Have you ever heard that some vegetables are more nutritious raw than cooked? Well, studies have shown that it goes both ways. Some vegetables are actually healthier for you when cooked than when raw. But it varies from veggie to veggie. Here’s a list to help you decide whether to cook your vegetables or leave ’em raw.
• Asparagus: Always keep this one cooked, as it heightens the cancer-fighting potential it has.
•Beets: This one should stay raw. When cooked, beets lose 25 percent of their folate, an important vitamin.
• Broccoli: Believe it or not, this one should stay raw. Studies have shown that cooking broccoli deactivates its myrosinase, an enzyme that helps the liver clean itself of carcinogens.
• Mushrooms: Eat ‘em cooked. When cooked, the muscle-building potassium in mushrooms is enhanced.
• Peppers: Go raw!
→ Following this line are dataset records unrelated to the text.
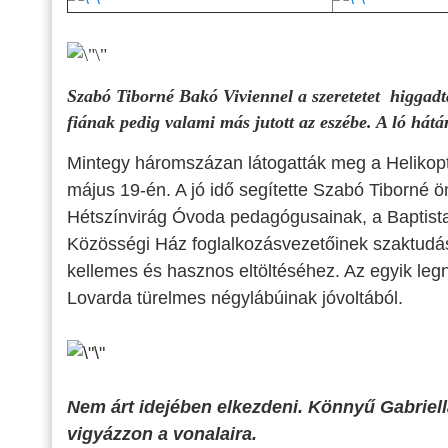
Szabó Tiborné Bakó Viviennel a szeretetet higgadt
fiának pedig valami más jutott az eszébe. A ló hát
Mintegy háromszázan látogatták meg a Helikop
május 19-én. A jó idő segítette Szabó Tiborné 
Hétszínvirág Óvoda pedagógusainak, a Baptist
Közösségi Ház foglalkozásvezetőinek szaktudásá
kellemes és hasznos eltöltéséhez. Az egyik leg
Lovarda türelmes négylábúinak jóvoltából.
Nem árt idejében elkezdeni. Könnyű Gabriell
vigyázzon a vonalaira.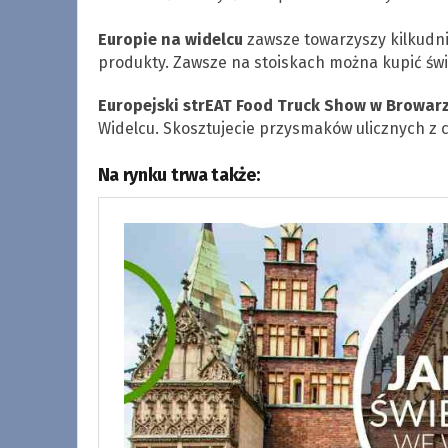
Europie na widelcu
zawsze towarzyszy kilkudni
produkty. Zawsze na stoiskach można kupić świe
Europejski strEAT Food Truck Show w Browar
Widelcu. Skosztujecie przysmaków ulicznych z c
Na rynku trwa także:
These guys lose their Vitamin C when cooked above 375 degrees.
• Spinach: It’s actually better cooked than used raw in a salad. When you eat cooked spinach, your body absorbs more of its calcium, iron, and magnesium.
• Tomatoes: Another shocker — they’re healthier when cooked. The cancer-fighting nutrient lycopene in tomatoes is more absorbent in your body when cooked.
Follow these guidelines for veggies, and you’ll soon be on your way to the healthiest version of you.